The Association of the British Pharmaceutical Industry (ABPI) said today that in 2023 manufacturers of branded medicines will have to return almost £3.3 billion (around $4 billion) in revenue to the government – 26.5% of total sales – under the Voluntary Scheme for Branded Medicines Pricing and Access (VPAS) introduced in 2019.

The scheme means that any company which decided to sign up guarantees that the NHS will not spend more than 2% more a year on branded medicines, keeping the medicines bill affordable. However, the ABPI says it is running out of control.

Returns have risen sharply from £0.6 billion in 2021 to £1.8 billion in 2022, and there has been speculation that the return rate could rise into the 30%-plus range in future.

"Such an extreme revenue clawback is actively harming the UK’s life sciences ecosystem, long held up as a key growth opportunity by successive governments," said the ABPI in its statement, which also notes that pharma manufacturers are contending with other rising business taxes and the costs of doing business in the UK.

"Despite objectives to support the industry, clawback rates have soared in the wake of increased NHS demand following the pandemic," according to the group. "The industry now regards the current approach, due to end in 2023, as broken."

Since 2014, the repayment percentage detailed in the VPAS and predecessor the PPRS averaged at around 7%, before skyrocketing to 19% in 2022 ahead of a government-agreed cap at 15%. The increase to 26.5% will deliver unexpected and difficult outcomes for the sector unless another cap can be agreed.

The ABPI is now calling for early and open talks with the government in the new year to thrash out the terms of a new settlement.
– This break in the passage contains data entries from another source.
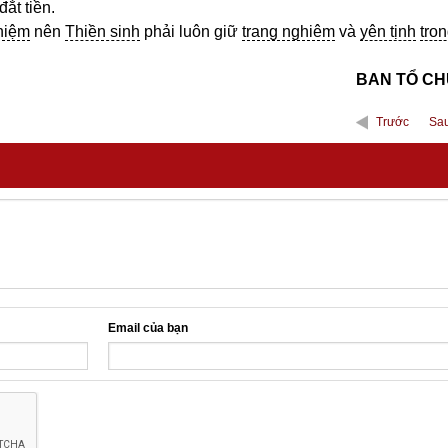
ắt tiền.
niệm
nên
Thiền sinh
phải luôn giữ
trang nghiêm
và
yên tịnh
tro
BAN TỔ C
Trước
Sa
Email của bạn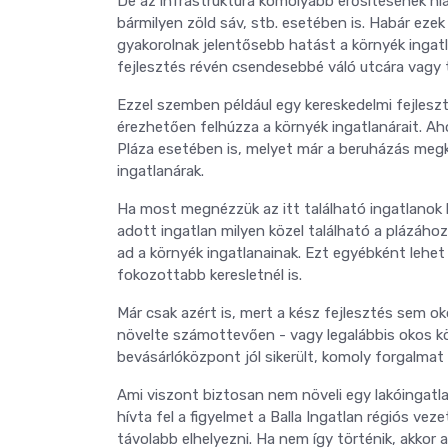
De az infrastruktúra komolyabb erősítésének hiá
bármilyen zöld sáv, stb. esetében is. Habár eze
gyakorolnak jelentősebb hatást a környék ingatla
fejlesztés révén csendesebbé váló utcára vagy t
Ezzel szemben például egy kereskedelmi fejlesz
érezhetően felhúzza a környék ingatlanárait. Aho
Pláza esetében is, melyet már a beruházás megk
ingatlanárak.
Ha most megnézzük az itt található ingatlanok 
adott ingatlan milyen közel található a plázáho
ad a környék ingatlanainak. Ezt egyébként lehet é
fokozottabb keresletnél is.
Már csak azért is, mert a kész fejlesztés sem 
növelte számottevően - vagy legalábbis okos k
bevásárlóközpont jól sikerült, komoly forgalmat 
Ami viszont biztosan nem növeli egy lakóingatlan
hívta fel a figyelmet a Balla Ingatlan régiós ve
távolabb elhelyezni. Ha nem így történik, akkor 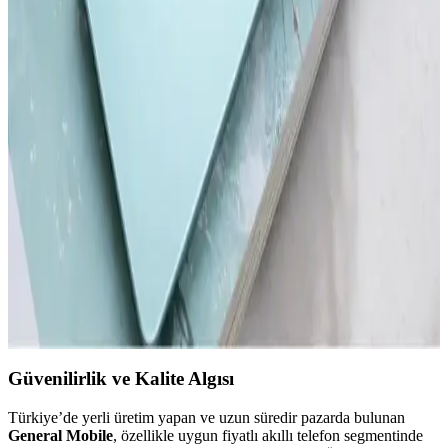
Samsung'un ilk akıllı telefonu hakkında bilgi olmamakla birlikte,
markanın teknoloji yolculuğu ve Galaxy serisinin gelişimi öne
çıkıyor.
Akıllı Telefon ve Tabletlerde Dosya Temizleme ve
Performans Optimizasyonu
Akıllı telefon ve tabletlerde düzenli dosya temizliği, cihaz
performansını artırır ve depolama alanını genişletir. Güvenilir araçlar
ve doğru yöntemlerle gereksiz dosyalardan kurtulun.
Redmi'nin En Yeni Akıllı Telefon Modeli Hakkında
Güncel Bilgiler ve Beklentiler
Redmi'nin yeni modeli hakkında kesin detaylar henüz açıklanmadı,
ancak teknolojik gelişmeler ve piyasa stratejileri yüksek performans
ve yenilik vaat ediyor.
Güvenilirlik ve Kalite Algısı
Türkiye’de yerli üretim yapan ve uzun süredir pazarda bulunan
General Mobile
, özellikle uygun fiyatlı akıllı telefon segmentinde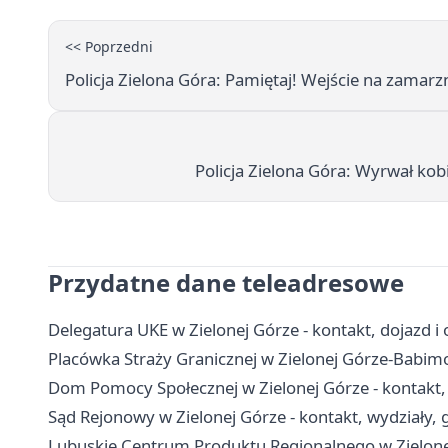
<< Poprzedni
Policja Zielona Góra: Pamiętaj! Wejście na zamarzn
Policja Zielona Góra: Wyrwał kob
Przydatne dane teleadresowe
Delegatura UKE w Zielonej Górze - kontakt, dojazd i 
Placówka Straży Granicznej w Zielonej Górze-Babimoś
Dom Pomocy Społecznej w Zielonej Górze - kontakt, 
Sąd Rejonowy w Zielonej Górze - kontakt, wydziały, g
Lubuskie Centrum Produktu Regionalnego w Zielonej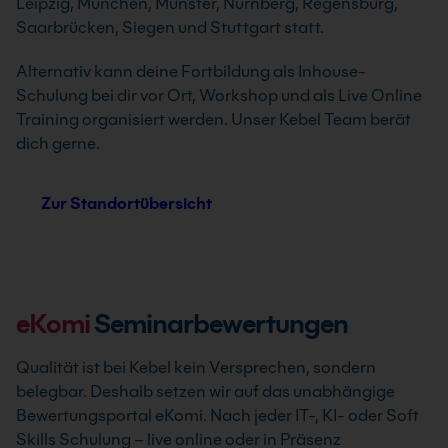
Leipzig, München, Münster, Nürnberg, Regensburg,
Saarbrücken, Siegen und Stuttgart statt.
Alternativ kann deine Fortbildung als Inhouse-
Schulung bei dir vor Ort, Workshop und als Live Online
Training organisiert werden. Unser Kebel Team berät
dich gerne.
Zur Standortübersicht
eKomi
Seminarbewertungen
Qualität ist bei Kebel kein Versprechen, sondern
belegbar. Deshalb setzen wir auf das unabhängige
Bewertungsportal eKomi. Nach jeder IT-, KI- oder Soft
Skills Schulung – live online oder in Präsenz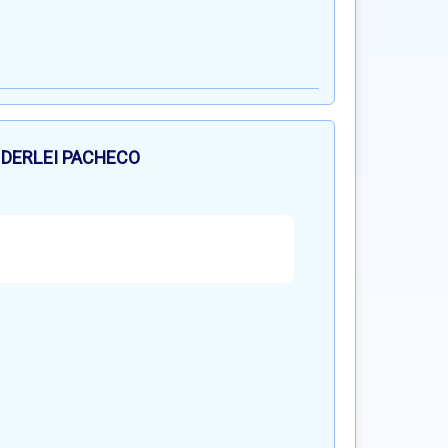
DERLEI PACHECO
The Department of Health and Social Care (DHSC) had not responded to the request at the time of writing.

"Following the pandemic, the existing system has been forced beyond breaking point and is now well outside anything seen elsewhere in the developed world," said ABPI chief executive, Richard Torbett.

"The life sciences industry has the potential to be the wind in the sails of a UK innovation-led recovery, but in the face of this storm risks blowing us backwards. Next year we must start again with a clean sheet of paper to agree on what an internationally competitive scheme looks like."

Concerns have also been voiced by the British Generic Manufacturers Association (BGMA), which represents companies selling off-patent drugs, which said the increase in VPAS tax will make some products lossmaking.

"The NHS runs on generic and biosimilar medicines, with four out of five prescriptions being filled by off-patent products," said the BGMA's CEO Mark Samuels. "Despite the UK’s competitive market already delivering the lowest prices in Europe, regulation means branded generics and biosimilars are subsumed into the VPAS scheme."

He continued: "It means manufacturers suffer a double-whammy – competition reduces prices by up to 90%, plus a now 26.5% VPAS tax on top. This situation is not economically sustainable."